## Provided text
Mar 05, 2021 - 1:00pm

A Good Example of Bad Legislation


Executive Director, Labor Policy

bloomberg_us_capitol_sky_clouds_1200px.jpg

U.S. Capitol in Washington, D.C. with hazy clouds behind it.
The U.S. Capitol in Washington, D.C.

As the economy continues on the path of a K-shaped recovery, Congress should be pursuing policies that will elevate businesses and workers on the bottom part of that K.  Instead, Democrats are pushing legislation designed to help their friends in organized labor and cause more damage. This legislation is called The Protecting the Right to Organize (PRO) Act, but there is nothing positive about it.

To put it succinctly, the PRO Act represents a radical rewrite of American labor law that would threaten worker privacy, force workers to pay union dues or lose their jobs, and undermine free speech rights. The bill first surfaced in 2019, although it failed to advance beyond House passage. Now that Democrats have unified control, the prospect of the PRO Act becoming law has become more realistic.

The rationale for organized labor’s push for this legislation is fairly simple. Union membership has been steadily declining since the 1950s, and rather than attract new members by convincing people to join, labor leaders want Congress to stack the deck in their favor by disrupting the careful balance in U.S. labor law.  The PRO Act would do so in many ways.

At the top of the list, the PRO Act would effectively overturn right-to-work laws that have been democratically passed in 27 states.  Under right-to-work laws, workers in unionized businesses can opt out of paying unwanted union dues.  Under the PRO Act, a worker who makes that choice is likely to be fired.

The bill also would do an end-run around the current system of private ballot union representation elections.  Instead, it would encourage “card check” voting where union organizers would approach individual workers and demand that they publicly sign a card in favor of the union.  Even worse, when unions “win” such a rigged process, the federal government is empowered to impose a collective bargaining contract on an employer. Should that occur, workers would be denied the opportunity to approve the agreement, even though it impacts their wages and working conditions.  Incredibly, the employees who would have to live with that contract would get no vote on it.  And if you don’t want to pay union dues to support an unwanted contract, well, see the paragraph above about keeping your job.

## Material
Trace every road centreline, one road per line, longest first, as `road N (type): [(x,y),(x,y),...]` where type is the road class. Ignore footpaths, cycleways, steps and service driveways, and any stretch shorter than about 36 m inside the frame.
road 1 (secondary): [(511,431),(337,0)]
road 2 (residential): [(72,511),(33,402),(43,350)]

## Given exercise
Carry on the PRO Act commentary from its final sentence, in the same voice. The listing has no connection to the text.

## The output
Employers also would be stripped of fundamental legal rights under the PRO Act, losing their standing in cases before the National Labor Relations Board (NLRB). Yet, if they fail to follow an NLRB decision they could also be fined—up to $100,000 in some cases—and their officers held personally liable for alleged violations.  And worker privacy would also come under threat, as the PRO Act would put into legislation a requirement that employers give unions personal information about their workers, such as home addresses and phone numbers, cell phone numbers, e-mail addresses, shift locations, and work schedules.. 

As for those working as independent contractors, the PRO Act would turn most of them into employees by adopting California’s disastrous new law on worker classification.  Independent contractors would lose flexible work arrangements and see fewer earning opportunities.  They would, however, suddenly be eligible for union card check campaigns and subsequent payment of union dues. 

Put simply, the PRO Act would be bad for workers, employers, and the economy.  It’s a union wish-list, a grab bag of harmful policies that would completely undermine today’s balance in labor law.  Members of Congress who support this bill will certainly have a lot to answer for if it should ever become law.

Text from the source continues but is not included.